Finra on Monday said it had fined LPL Financial $950,000 for supervisory lapses in the sale of direct investments.
 
In settling, LPL agreed to remedy the alleged failures and conduct a review of its compliance program and broker training.
 
The firm neither admitted nor denied Finra’s allegations.
 
Finra said LPL’s supervisory system failed to adequately catch concentration limits for illiquid products like non-traded REITs, oil and gas partnerships, business development companies, hedge funds and managed futures, for a period running from January 2008 through June 2012. In addition, the firm did not adequately train its supervisory staff to analyze various state suitability standards, Finra claimed.
 
“LPL is pleased to have resolved this matter following an investigation in which we cooperated fully,” said LPL spokeswoman Betsy Weinberger in a statement.
 
In 2012, LPL began a “rigorous review” of its supervisory policies, Weinberger added, and believes subsequent enhancements have strengthened oversight.
 
The case arose after a former broker at LPL, Gary Chackman, was charged with improper sale of alternative investments, Weinberger said.
 
In a separate case settled last December, Finra claimed that Chackman over concentrated alternative investments in at least eight customer accounts and falsified documents to evade supervision.

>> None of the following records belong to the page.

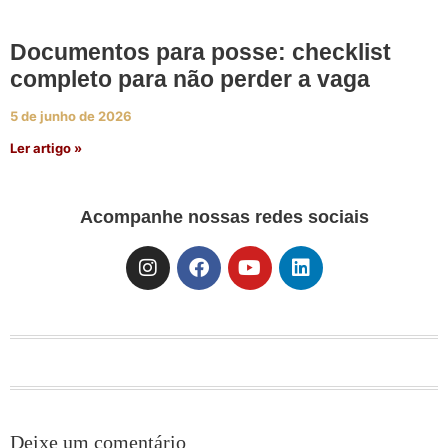
Documentos para posse: checklist
completo para não perder a vaga
5 de junho de 2026
Ler artigo »
Acompanhe nossas redes sociais
Deixe um comentário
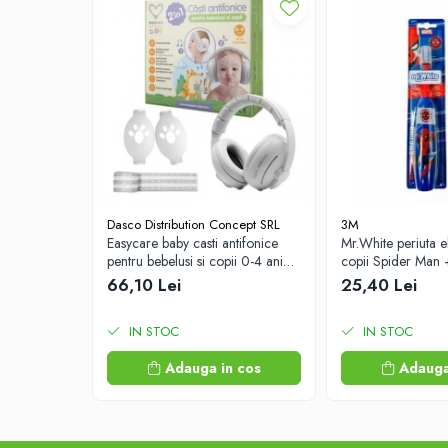
Afectiuni digestive
Afectiuni osteo-articulare
Afectiuni oftalmologice
Afectiuni cardio-vasculare
Afectiuni urogenitale
Sanatatea mintii
Diabet
Suplimente pentru imunitate
Dasco Distribution Concept SRL
3M
Dieta
Easycare baby casti antifonice
Mr.White periuta e
Antioxidanti
pentru bebelusi si copii 0-4 ani
copii Spider Man 
(EASY00257) Zephyr Labs
Labs
66,10 Lei
25,40 Lei
Altele-Suplimente alimentare
Promo Ianuarie-Septembrie
IN STOC
IN STOC
Adauga in cos
Adauga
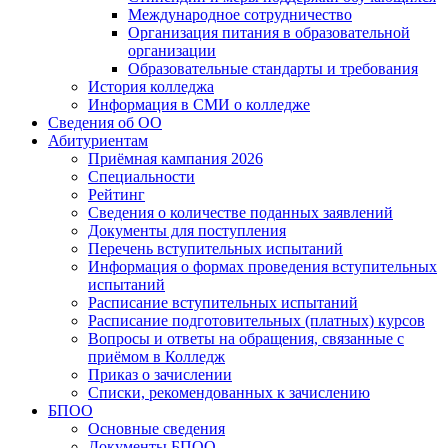
Международное сотрудничество
Организация питания в образовательной
организации
Образовательные стандарты и требования
История колледжа
Информация в СМИ о колледже
Сведения об ОО
Абитуриентам
Приёмная кампания 2026
Специальности
Рейтинг
Сведения о количестве поданных заявлений
Документы для поступления
Перечень вступительных испытаний
Информация о формах проведения вступительных
испытаний
Расписание вступительных испытаний
Расписание подготовительных (платных) курсов
Вопросы и ответы на обращения, связанные с
приёмом в Колледж
Приказ о зачислении
Списки, рекомендованных к зачислению
БПОО
Основные сведения
Документы БПОО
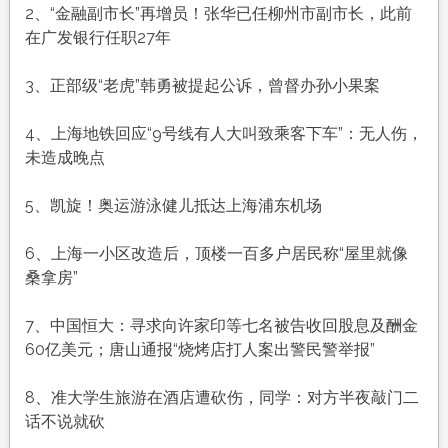
农
2、“金融副市长”再增员！张华已任柳州市副市长，此前
历
在广发银行任职27年
七
月
3、正部级“老虎”韩勇被提起公诉，曾督办孙小果案
初
四，
4、上海地铁回应“9号线有人大叫致乘客下车”：无人伤，
工
未造成晚点
作
愉
5、凯旋！奥运游泳健儿抵达上海浦东机场
快，
平
6、上海一小区改造后，顶楼一百多户居民称“屋里就像
安
桑拿房”
喜
乐
7、中国恒大：寻求向许家印等七名被告收回股息及酬金
60亿美元；唐山通报“烧烤店打人案出警民警举报”
8、准大学生旅游在酒店遭砍伤，同学：对方半夜敲门二
话不说就砍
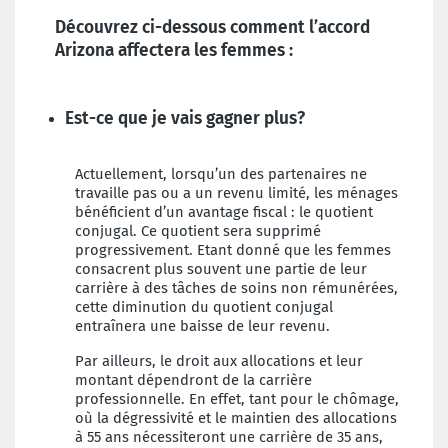
Découvrez ci-dessous comment l’accord
Arizona affectera les femmes :
Est-ce que je vais gagner plus?
Actuellement, lorsqu’un des partenaires ne
travaille pas ou a un revenu limité, les ménages
bénéficient d’un avantage fiscal : le quotient
conjugal. Ce quotient sera supprimé
progressivement. Etant donné que les femmes
consacrent plus souvent une partie de leur
carrière à des tâches de soins non rémunérées,
cette diminution du quotient conjugal
entraînera une baisse de leur revenu.
Par ailleurs, le droit aux allocations et leur
montant dépendront de la carrière
professionnelle. En effet, tant pour le chômage,
où la dégressivité et le maintien des allocations
à 55 ans nécessiteront une carrière de 35 ans,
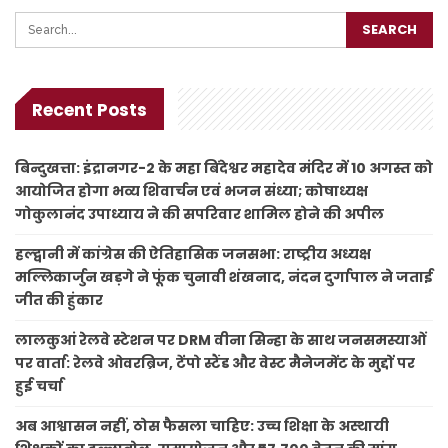
Recent Posts
बिन्दुखत्ता: इंद्रानगर-2 के महा बिंदेश्वर महादेव मंदिर में 10 अगस्त को
आयोजित होगा भव्य शिवार्चन एवं भजन संध्या; कोषाध्यक्ष
गोकुलानंद उपाध्याय ने की सपरिवार शामिल होने की अपील
हल्द्वानी में कांग्रेस की ऐतिहासिक जनसभा: राष्ट्रीय अध्यक्ष
मल्लिकार्जुन खड़गे ने फूंक चुनावी शंखनाद, नंदन दुर्गापाल ने जताई
जीत की हुंकार
लालकुआं रेलवे स्टेशन पर DRM वीना सिन्हा के साथ जनसमस्याओं
पर वार्ता: रेलवे ओवरब्रिज, टेंपो स्टैंड और वेस्ट मैनेजमेंट के मुद्दों पर
हुई चर्चा
अब आश्वासन नहीं, ठोस फैसला चाहिए: उच्च शिक्षा के अस्थायी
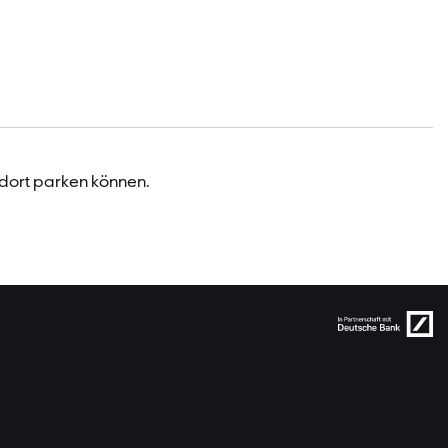
 dort parken können.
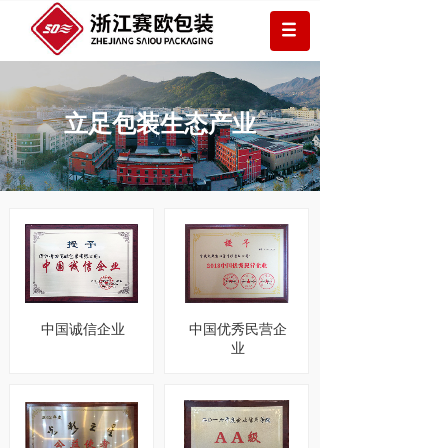
立足包装生态产业
中国诚信企业
中国优秀民营企
业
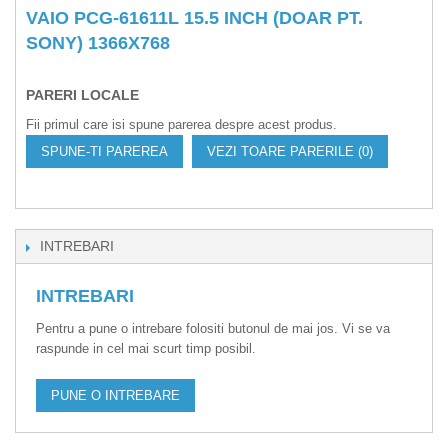
VAIO PCG-61611L 15.5 INCH (DOAR PT.
SONY) 1366X768
PARERI LOCALE
Fii primul care isi spune parerea despre acest produs.
SPUNE-TI PAREREA
VEZI TOARE PARERILE (0)
INTREBARI
INTREBARI
Pentru a pune o intrebare folositi butonul de mai jos. Vi se va
raspunde in cel mai scurt timp posibil.
PUNE O INTREBARE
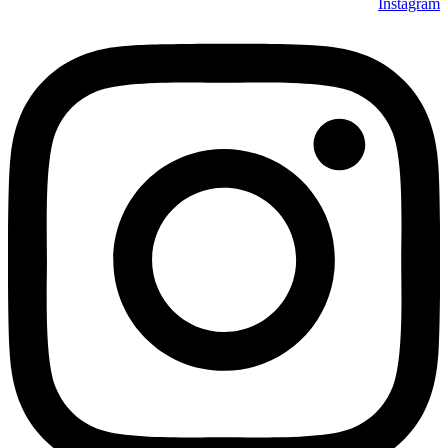
Instagram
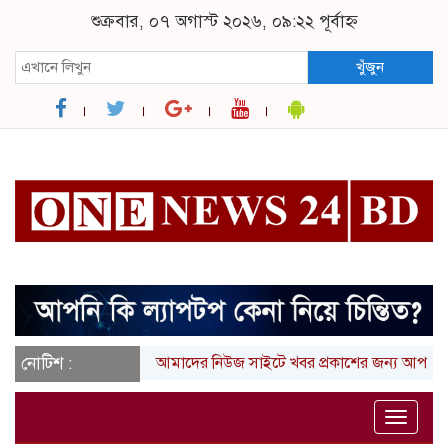
শুক্রবার, ০৭ অগাস্ট ২০২৬, ০৯:২২ পূর্বাহ্ন
খুঁজুন
নোটিশ :
আমাদের নিউজ সাইটে খবর প্রকাশের জন্য আপনার লিখা (ত
Toggle
naviga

Chackman agreed to a permanent bar from the industry.
 
Attempts to reach Chackman, who worked at LPL in Baltimore, Md., were not immediately successful.
 
Separately, early last year LPL agreed to pay a $500,000 fine and up to $2 million in restitution to Massachusetts investors after the state’s securities regulators charged the firm with improper sales of non-traded REITs.
 
Massachusetts regulators claimed they uncovered 569 transactions and nearly $27 million in REIT sales that did not meet suitability standards for liquid net worth, income and concentration limits.